Blackstone’s formulation says, “It is better that ten guilty persons escape than that one innocent suffer.” This is a cornerstone of western common law. It tells us that, as a society, we emphatically DO NOT deem catching the bad guy to be the highest goal to the exclusion of all else. It also assumes the corrupting influence power has and that it must be guarded against.
So my point is the default judicial stance ought to be to grant the citizens as much protection from the government as is possible. The government should need to show a very compelling reason for curbing those rights.
As I mentioned before I do not see how the government can make a case that it needs warrantless collection of a citizen’s location to do its job. They can still get that info with a warrant and somehow they limped along for all but 15 years of this country’s existence without being able to do that. As such I think the default position of the court should be to protect the citizens rather than curbing their rights further and granting the government greater power than it already has.
Is there relevant caselaw regarding hotel records, store/restaurant receipts, taxi logs, etc.?
My policy preference is for the government to need warrants to retrieve location data, but the majority opinion here seems tenuous in my non lawyer opinion. I also question Kyllo, despite also liking the outcome.
Yes, all of the above are available to the government without a warrant. Indeed, hotel records, in some states, are REQUIRED to be available to the government upon request.
I agree with your opinion, but I’m not sure we agree on the reason. I believe that all three of the things you cited (hotel, store, taxi) records could be argued by many to be more deserving of privacy than cell phone records. (e.g. I tell my wife that I am meeting with clients at a hotel meeting room each night, but the hotel records show that I am getting a room with two key cards and having booze sent up)

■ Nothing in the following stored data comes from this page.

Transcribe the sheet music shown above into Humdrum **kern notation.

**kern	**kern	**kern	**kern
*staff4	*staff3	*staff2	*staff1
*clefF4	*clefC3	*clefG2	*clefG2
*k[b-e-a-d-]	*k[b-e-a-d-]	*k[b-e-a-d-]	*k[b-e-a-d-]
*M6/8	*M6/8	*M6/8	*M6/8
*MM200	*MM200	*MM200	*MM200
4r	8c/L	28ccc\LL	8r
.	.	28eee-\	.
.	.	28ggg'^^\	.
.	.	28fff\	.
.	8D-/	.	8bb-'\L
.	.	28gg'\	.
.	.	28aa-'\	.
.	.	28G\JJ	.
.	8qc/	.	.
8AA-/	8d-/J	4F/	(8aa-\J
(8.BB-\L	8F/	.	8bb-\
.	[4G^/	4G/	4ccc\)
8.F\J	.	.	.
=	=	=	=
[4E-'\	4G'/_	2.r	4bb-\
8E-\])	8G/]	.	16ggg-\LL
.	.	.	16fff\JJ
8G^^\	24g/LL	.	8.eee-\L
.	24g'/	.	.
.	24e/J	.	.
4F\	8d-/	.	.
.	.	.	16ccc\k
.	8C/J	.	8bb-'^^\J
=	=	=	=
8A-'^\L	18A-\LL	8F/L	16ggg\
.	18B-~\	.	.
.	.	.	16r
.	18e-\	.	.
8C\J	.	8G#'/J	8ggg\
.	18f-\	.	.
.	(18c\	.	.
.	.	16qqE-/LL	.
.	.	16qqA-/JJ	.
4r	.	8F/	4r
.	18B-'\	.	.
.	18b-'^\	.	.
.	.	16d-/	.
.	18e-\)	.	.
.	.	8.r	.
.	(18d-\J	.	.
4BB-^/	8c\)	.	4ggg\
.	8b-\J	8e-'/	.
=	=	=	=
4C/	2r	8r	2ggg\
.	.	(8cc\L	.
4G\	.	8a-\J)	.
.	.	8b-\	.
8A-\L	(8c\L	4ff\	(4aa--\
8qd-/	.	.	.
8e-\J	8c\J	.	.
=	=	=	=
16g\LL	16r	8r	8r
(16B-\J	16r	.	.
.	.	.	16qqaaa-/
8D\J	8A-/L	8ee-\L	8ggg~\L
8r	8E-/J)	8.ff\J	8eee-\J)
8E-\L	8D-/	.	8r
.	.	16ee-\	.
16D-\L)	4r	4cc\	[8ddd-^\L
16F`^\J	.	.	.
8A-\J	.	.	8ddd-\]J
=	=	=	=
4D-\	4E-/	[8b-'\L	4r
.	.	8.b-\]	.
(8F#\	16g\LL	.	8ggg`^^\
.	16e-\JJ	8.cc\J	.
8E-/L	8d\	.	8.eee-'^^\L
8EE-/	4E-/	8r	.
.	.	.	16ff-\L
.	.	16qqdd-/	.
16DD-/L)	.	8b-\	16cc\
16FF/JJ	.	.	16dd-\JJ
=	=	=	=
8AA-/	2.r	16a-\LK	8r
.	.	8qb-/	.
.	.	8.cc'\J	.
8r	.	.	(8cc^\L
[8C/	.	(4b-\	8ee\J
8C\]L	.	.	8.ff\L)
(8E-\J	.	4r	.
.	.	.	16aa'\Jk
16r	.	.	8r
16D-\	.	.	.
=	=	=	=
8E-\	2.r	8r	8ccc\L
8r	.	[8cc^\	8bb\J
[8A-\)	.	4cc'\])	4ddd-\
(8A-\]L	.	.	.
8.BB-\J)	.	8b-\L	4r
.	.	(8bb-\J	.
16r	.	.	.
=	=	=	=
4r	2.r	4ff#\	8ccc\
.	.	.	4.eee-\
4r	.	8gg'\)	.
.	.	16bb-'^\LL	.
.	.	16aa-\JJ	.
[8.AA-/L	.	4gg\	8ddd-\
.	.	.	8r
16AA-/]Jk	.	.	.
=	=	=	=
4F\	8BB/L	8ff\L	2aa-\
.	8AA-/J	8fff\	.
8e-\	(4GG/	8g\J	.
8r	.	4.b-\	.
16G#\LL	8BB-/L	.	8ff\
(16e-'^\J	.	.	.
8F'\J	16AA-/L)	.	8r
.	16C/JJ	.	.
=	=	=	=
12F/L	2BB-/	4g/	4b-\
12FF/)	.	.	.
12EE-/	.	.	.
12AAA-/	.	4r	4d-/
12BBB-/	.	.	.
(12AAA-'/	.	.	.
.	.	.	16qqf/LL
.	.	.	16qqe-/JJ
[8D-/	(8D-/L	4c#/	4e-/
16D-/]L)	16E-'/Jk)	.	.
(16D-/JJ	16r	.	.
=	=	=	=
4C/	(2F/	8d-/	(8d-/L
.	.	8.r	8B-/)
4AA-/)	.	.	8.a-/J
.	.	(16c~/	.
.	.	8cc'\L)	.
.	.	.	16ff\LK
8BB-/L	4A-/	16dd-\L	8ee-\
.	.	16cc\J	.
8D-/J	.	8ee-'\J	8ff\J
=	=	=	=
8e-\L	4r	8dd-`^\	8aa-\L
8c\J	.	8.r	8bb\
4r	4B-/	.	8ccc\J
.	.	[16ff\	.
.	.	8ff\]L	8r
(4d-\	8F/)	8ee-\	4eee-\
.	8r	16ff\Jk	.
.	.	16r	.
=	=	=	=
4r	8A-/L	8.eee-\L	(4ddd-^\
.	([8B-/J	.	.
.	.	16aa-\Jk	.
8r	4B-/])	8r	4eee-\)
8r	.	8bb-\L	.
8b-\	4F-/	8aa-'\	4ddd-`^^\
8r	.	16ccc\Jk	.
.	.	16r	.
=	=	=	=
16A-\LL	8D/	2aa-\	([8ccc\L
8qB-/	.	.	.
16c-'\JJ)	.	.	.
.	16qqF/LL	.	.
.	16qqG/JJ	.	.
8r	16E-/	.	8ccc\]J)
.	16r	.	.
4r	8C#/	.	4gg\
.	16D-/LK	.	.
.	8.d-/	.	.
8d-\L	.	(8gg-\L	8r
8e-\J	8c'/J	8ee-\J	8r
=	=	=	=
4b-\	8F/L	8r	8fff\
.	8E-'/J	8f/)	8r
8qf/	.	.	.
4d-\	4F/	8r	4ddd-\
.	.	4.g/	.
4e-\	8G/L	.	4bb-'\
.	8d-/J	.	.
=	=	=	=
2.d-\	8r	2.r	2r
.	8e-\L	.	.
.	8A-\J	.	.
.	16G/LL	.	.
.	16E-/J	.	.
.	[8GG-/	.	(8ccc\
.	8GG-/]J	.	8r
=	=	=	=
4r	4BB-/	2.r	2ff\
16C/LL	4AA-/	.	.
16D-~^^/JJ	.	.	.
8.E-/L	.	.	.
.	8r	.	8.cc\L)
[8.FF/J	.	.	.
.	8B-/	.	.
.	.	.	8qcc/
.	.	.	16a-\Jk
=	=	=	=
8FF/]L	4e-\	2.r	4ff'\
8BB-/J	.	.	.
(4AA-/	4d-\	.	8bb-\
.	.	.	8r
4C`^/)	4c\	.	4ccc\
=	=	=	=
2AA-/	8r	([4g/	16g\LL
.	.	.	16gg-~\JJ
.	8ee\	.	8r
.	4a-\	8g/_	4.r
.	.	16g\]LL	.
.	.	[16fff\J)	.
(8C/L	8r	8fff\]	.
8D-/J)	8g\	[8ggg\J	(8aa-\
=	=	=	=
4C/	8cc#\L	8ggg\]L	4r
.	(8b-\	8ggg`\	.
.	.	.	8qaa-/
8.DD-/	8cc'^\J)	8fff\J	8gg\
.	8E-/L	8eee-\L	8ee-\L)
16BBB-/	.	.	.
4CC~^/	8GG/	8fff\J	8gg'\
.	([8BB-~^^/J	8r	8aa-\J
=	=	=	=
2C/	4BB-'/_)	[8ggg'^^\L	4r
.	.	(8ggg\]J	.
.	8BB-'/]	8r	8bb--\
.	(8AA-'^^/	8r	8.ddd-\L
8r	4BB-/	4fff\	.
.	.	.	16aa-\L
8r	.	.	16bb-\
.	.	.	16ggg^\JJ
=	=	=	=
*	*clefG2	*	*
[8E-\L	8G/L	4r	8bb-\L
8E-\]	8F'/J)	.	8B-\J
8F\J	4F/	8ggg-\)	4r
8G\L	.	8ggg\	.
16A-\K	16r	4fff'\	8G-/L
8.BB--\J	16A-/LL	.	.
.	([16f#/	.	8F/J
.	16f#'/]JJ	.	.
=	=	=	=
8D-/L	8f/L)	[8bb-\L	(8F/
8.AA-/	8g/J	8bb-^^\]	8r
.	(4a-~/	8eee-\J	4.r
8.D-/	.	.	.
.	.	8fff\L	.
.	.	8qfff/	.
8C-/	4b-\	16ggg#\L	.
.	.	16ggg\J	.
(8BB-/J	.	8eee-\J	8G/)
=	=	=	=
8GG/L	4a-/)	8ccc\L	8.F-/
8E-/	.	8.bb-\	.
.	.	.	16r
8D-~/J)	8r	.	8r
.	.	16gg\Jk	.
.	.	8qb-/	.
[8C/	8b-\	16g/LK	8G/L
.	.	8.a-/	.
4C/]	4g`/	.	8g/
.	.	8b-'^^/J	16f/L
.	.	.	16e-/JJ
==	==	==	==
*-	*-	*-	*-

I’m not sure why you question Kyllo, and would certainly like to debate. The invasion in Kyllo is no different than prying eyes, IMHO>
I can use a camera to record electromagnetic radiation in the 9-14 um range or the 400-700 nm range. Seems silly to me to call one of those a search and the other not. Both can be blocked by the homeowner.
I’d still like that warrant required. I just don’t get the argument they used for it.
How, exactly, does the homeowner block 9-14 um thermal radiation? (Do try to find an answer that doesn’t inspire pointing and laughing when compared to the “pull down the blinds” answer for blocking 400-700 nm visible light.)
Now, see, this is just the sort of thing I was cautioning you about. The suggestion that failure to undertake a major home renovation project – or failure to disconnect from twenty-first-century society by giving up the routine use of cell phones – is required to assert privacy rights is the sort of point-and-laugh argument that the justices rejected in Kyllo and Carpenter.